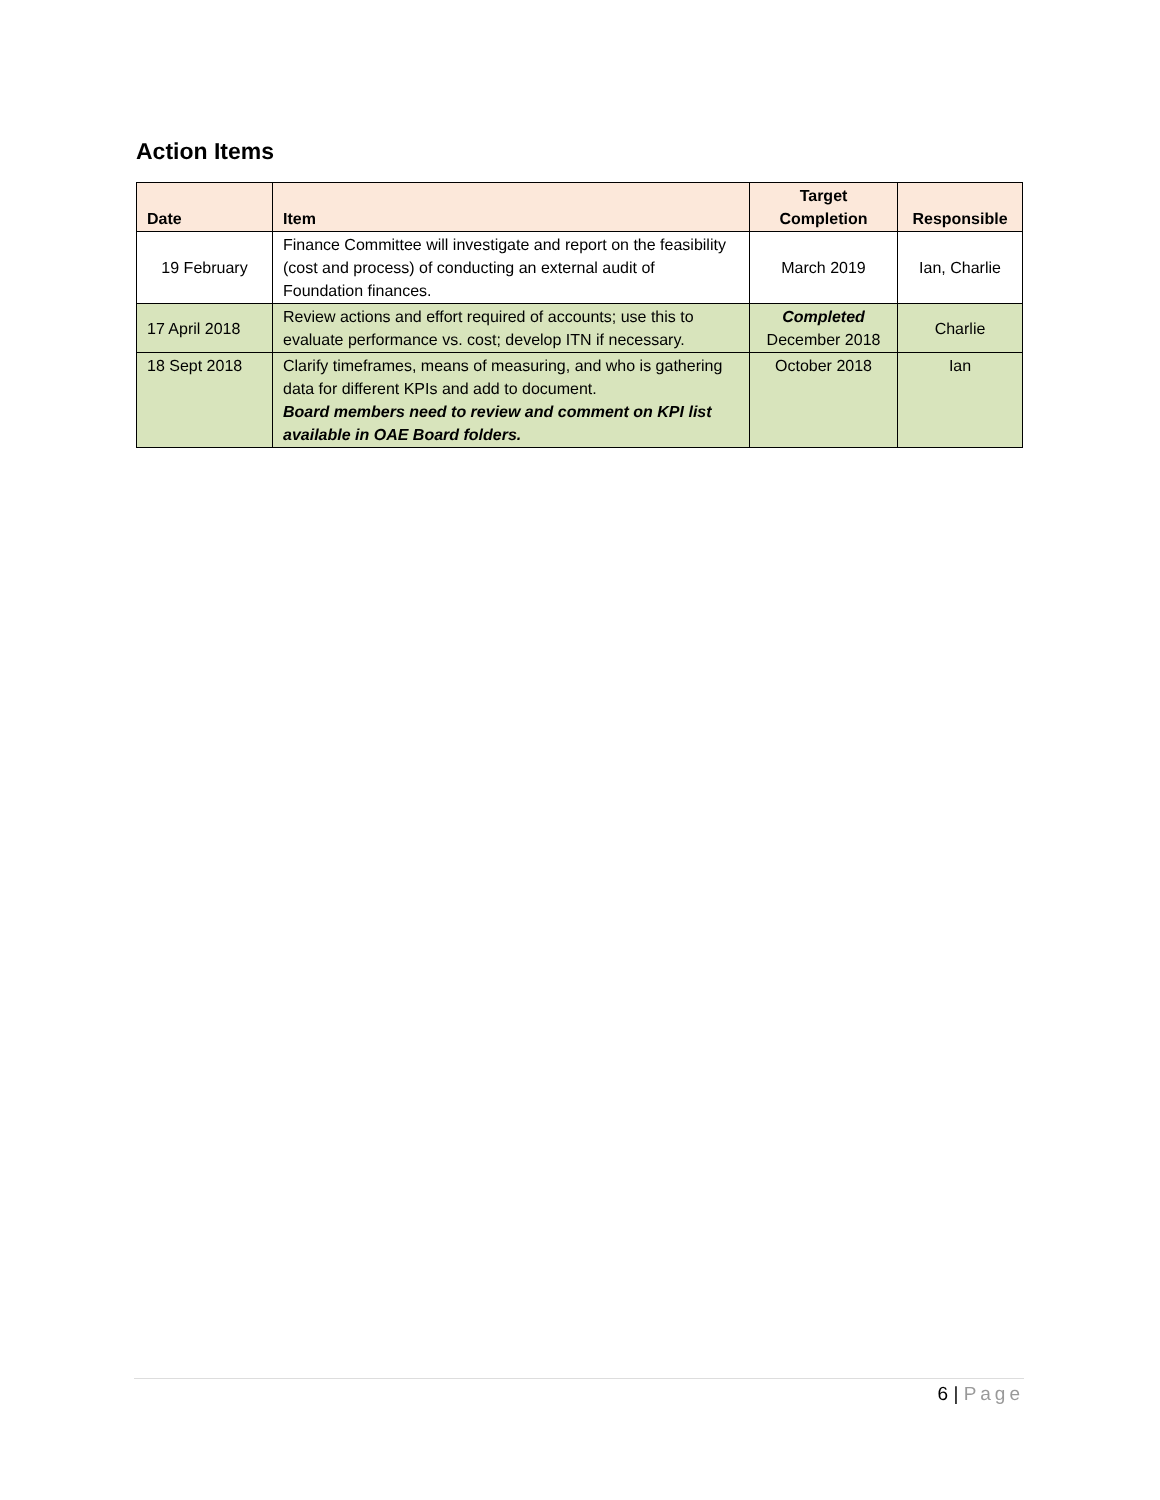Action Items
| Date | Item | Target Completion | Responsible |
| --- | --- | --- | --- |
| 19 February | Finance Committee will investigate and report on the feasibility (cost and process) of conducting an external audit of Foundation finances. | March 2019 | Ian, Charlie |
| 17 April 2018 | Review actions and effort required of accounts; use this to evaluate performance vs. cost; develop ITN if necessary. | Completed December 2018 | Charlie |
| 18 Sept 2018 | Clarify timeframes, means of measuring, and who is gathering data for different KPIs and add to document. Board members need to review and comment on KPI list available in OAE Board folders. | October 2018 | Ian |
6 | Page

§ **What to work on**
What you return must match the records above exactly, minus any images.

§ **Exercise result**
Action Items
| Date | Item | Target Completion | Responsible |
| --- | --- | --- | --- |
| 19 February | Finance Committee will investigate and report on the feasibility (cost and process) of conducting an external audit of Foundation finances. | March 2019 | Ian, Charlie |
| 17 April 2018 | Review actions and effort required of accounts; use this to evaluate performance vs. cost; develop ITN if necessary. | Completed December 2018 | Charlie |
| 18 Sept 2018 | Clarify timeframes, means of measuring, and who is gathering data for different KPIs and add to document. Board members need to review and comment on KPI list available in OAE Board folders. | October 2018 | Ian |
6 | Page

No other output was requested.